Тем временем другому ученому, который тоже продолжал опыты немцев, Джеймсу Чедвику из Англии, приходилось преодолевать одну трудность за другой. Он работал в скудно оборудованной Кавендишской лаборатории в Кембридже с громоздкой аппаратурой и слабыми источниками альфа-частиц. Наконец ему удалось раздобыть более подходящий источник: из больницы в Балтиморе ему отправили несколько почти израсходованных ампул радиоактивных веществ, использовавшихся для поражения опухолей. (Норм безопасности при пересылке почтовых отправлений тогда тоже еще не изобрели.) К тому времени, как Чедвик получил ампулы, вышла статья Жолио-Кюри. Но вместо того чтобы смириться с поражением, он критически взглянул на их работу – и ее вывод показался ему подозрительным. Он просто не верил, что крошечные гамма-шарики могут сталкивать с места огромные валуны протонов. И сделал другой вывод.

Ученые того времени считали, что атомы состоят из двух частиц: положительных протонов, которые находятся в атомном ядре, и отрицательных электронов, которые вращаются вокруг него. Но некоторые теоретики предсказывали существование третьей частицы, также находящейся в ядре, – нейтрального нейтрона. Чедвик задался вопросом, не могут ли странные бериллиевые гамма-лучи на самом деле являться первым экспериментальным свидетельством существования нейтронов. Это было бы логично: будучи того же размера, что и протоны, нейтроны могли легко их выбить. При этом, будучи электрически нейтральными, нейтроны могли легко проникать сквозь материю, даже толстые пластины свинца.



В течение следующих 30 дней Чедвик без конца повторял свои эксперименты, зачастую проводя в постели всего по три часа в сутки, и вскоре получил твердые доказательства существования нейтронов. В феврале 1932 г. он отправил статью в журнал Nature. Вернувшись из отпуска, Ирен и Жолио прочли статью и готовы были сгореть от стыда: они только что упустили возможность открыть одну из трех фундаментальных частиц Вселенной. Это была самая обидная неудача, какую они только могли вообразить, – но вскоре все стало еще хуже.



После промашки с открытием нейтрона Жолио-Кюри с удвоенной силой взялись за исследования. Ирен родила ребенка, но уже шесть недель спустя, в апреле, потащила Жолио в лабораторию, расположенную в Швейцарских Альпах на высоте 3350 м. Это делало ее идеальным местом для изучения так называемых космических лучей – потока субатомных частиц, которые попадают на Землю из космоса. Никто в то время толком не знал, что это за лучи, и Ирен с Жолио хотели изучить их и выяснить, не попадутся ли в этом потоке нейтроны.

В своей работе они использовали так называемую камеру Вильсона – герметичный резервуар, наполненный парами спирта или воды.

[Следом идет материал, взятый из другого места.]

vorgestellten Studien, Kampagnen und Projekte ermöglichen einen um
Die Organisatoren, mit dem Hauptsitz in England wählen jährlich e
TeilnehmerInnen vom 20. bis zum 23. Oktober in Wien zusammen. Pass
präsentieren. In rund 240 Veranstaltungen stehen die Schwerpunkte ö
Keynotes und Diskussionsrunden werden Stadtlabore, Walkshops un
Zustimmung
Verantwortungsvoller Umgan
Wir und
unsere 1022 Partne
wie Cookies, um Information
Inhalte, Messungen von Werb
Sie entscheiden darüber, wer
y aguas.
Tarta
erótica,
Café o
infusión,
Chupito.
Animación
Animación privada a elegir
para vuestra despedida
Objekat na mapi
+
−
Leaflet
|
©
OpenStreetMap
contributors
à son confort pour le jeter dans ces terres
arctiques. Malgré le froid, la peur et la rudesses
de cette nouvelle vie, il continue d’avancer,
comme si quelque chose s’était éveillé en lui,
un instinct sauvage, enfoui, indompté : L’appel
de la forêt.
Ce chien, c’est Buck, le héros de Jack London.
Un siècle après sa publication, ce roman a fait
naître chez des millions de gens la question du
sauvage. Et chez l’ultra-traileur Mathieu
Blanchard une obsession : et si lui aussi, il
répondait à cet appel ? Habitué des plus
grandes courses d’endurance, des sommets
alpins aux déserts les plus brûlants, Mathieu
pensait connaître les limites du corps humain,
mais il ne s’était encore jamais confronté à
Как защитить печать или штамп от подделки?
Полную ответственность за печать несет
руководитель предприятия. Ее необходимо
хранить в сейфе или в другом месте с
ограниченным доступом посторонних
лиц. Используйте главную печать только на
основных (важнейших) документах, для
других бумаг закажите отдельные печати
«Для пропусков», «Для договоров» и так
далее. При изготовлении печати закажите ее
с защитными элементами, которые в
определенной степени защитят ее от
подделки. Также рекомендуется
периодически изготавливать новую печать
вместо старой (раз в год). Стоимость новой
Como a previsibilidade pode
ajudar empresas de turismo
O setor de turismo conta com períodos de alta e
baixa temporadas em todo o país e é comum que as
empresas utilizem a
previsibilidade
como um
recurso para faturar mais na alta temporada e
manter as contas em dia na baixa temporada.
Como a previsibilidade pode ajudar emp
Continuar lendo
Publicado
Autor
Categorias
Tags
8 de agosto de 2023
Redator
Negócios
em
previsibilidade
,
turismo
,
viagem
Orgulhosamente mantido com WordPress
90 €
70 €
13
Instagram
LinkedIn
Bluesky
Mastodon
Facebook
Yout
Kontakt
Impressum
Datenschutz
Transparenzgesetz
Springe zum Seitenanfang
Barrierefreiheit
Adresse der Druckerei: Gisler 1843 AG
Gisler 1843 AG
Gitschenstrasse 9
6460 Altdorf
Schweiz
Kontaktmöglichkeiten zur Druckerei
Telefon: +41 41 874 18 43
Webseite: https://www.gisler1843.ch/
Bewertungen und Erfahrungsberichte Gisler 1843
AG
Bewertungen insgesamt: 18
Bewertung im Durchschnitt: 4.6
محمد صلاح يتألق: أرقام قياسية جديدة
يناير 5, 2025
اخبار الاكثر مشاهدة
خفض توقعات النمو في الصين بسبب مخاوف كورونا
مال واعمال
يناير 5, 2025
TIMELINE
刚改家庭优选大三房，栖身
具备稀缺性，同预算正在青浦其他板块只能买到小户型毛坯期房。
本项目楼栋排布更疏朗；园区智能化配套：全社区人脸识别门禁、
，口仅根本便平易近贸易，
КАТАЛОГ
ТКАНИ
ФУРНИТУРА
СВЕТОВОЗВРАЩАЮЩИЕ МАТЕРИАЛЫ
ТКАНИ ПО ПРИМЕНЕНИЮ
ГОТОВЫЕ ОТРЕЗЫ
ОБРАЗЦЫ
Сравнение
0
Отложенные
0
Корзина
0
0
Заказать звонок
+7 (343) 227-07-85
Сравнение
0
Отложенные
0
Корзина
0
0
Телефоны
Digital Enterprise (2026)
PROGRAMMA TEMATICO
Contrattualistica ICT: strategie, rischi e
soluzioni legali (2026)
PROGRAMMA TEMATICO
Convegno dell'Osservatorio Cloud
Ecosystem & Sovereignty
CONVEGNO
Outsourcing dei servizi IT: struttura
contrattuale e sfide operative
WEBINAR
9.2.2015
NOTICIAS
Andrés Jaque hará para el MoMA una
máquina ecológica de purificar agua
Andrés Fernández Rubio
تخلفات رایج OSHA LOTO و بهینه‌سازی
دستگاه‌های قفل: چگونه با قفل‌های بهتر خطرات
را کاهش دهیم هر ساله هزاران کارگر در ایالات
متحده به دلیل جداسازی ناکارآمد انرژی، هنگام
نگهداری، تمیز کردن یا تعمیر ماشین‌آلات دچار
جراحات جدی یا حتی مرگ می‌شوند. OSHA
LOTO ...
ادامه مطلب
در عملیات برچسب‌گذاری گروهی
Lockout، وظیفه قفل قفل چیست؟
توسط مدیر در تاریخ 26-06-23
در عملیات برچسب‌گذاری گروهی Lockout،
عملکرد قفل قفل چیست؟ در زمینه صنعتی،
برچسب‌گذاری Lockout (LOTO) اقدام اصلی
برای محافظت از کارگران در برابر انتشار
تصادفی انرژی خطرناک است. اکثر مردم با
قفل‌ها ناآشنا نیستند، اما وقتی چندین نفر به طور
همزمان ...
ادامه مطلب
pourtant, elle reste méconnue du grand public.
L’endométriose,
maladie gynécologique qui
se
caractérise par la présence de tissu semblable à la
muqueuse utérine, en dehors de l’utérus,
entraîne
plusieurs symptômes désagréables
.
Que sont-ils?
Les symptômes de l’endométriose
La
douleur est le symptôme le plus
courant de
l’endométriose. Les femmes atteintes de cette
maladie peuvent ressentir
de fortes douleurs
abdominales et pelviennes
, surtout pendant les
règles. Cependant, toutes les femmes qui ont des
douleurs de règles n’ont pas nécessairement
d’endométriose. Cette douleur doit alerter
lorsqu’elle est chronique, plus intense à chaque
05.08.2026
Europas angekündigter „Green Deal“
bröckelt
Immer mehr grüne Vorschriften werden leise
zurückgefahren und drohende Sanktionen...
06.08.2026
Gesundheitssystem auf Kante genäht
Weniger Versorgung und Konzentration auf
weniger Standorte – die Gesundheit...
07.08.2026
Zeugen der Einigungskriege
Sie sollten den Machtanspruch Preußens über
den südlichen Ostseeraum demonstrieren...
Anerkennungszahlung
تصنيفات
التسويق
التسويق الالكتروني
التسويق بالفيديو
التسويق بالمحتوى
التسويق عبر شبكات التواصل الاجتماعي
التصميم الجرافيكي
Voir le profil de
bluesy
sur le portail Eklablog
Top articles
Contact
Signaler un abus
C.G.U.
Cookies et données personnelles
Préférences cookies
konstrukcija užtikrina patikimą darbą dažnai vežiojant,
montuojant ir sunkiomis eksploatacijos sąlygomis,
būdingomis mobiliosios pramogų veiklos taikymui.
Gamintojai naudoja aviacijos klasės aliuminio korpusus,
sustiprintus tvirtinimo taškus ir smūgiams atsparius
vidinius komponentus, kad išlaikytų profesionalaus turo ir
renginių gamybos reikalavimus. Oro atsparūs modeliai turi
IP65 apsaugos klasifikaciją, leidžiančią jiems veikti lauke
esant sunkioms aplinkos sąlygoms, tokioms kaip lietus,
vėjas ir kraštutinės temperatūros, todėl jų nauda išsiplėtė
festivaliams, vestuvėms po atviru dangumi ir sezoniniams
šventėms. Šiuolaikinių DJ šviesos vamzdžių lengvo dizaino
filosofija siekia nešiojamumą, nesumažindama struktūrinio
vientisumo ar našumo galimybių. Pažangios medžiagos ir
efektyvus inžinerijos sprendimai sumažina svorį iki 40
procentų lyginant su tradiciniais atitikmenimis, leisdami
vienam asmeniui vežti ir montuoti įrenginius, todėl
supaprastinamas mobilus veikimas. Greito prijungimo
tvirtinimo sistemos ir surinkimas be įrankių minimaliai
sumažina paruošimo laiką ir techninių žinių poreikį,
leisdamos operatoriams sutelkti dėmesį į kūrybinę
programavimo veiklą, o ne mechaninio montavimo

Пролетая сквозь эту камеру, космические лучи оставляли за собой видимый след из капель. Подвергая резервуар воздействию электрических и магнитных полей, ученые могли закручивать или изгибать такие капельные следы, причем по форме этих траекторий можно было определить размер, скорость и электрический заряд частиц. Помешанный на приборах Жолио обожал камеры Вильсона и мог часами наблюдать за следами частиц, увлеченно рассматривая петли и завитки. Всякий раз, когда появлялся особенно красивый след, он восклицал: «Разве это не самая прекрасная вещь на свете?» На что Ирен отвечала: «Да, дорогой, возможно… кроме рождения ребенка».

В Альпах Ирен с мужем наблюдали довольно любопытные капельные следы, в том числе странные спирали. Оставлявшая их частица, по-видимому, имела одинаковый вес с электроном, но след закручивался в противоположном направлении, как будто она была заряжена положительно. Как бы то ни было, нейтральные нейтроны никак не могли оставить такого следа, поэтому после двух бесплодных месяцев пара отказалась от проекта и вернулась с ребенком в Париж.